Joint position lists:

○ ○ ○ ○

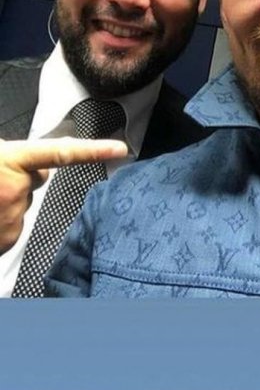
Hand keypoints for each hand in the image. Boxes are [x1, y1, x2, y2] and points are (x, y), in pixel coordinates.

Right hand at [0, 137, 127, 253]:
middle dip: (22, 177)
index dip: (94, 151)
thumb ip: (10, 152)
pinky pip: (14, 225)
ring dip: (8, 202)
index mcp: (12, 160)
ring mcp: (13, 216)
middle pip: (38, 178)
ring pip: (23, 204)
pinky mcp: (7, 240)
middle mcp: (17, 188)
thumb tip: (22, 152)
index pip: (62, 154)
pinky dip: (2, 223)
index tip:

○ ○ ○ ○

## Problem requirements
Only a word-for-word repetition of the lines from the one containing "ring pip: (23, 204)" to the final line of the data above counts as the answer.

## Solution to this exercise
ring pip: (23, 204)
pinky mcp: (7, 240)
middle mcp: (17, 188)
thumb tip: (22, 152)
index pip: (62, 154)
pinky dip: (2, 223)
index tip:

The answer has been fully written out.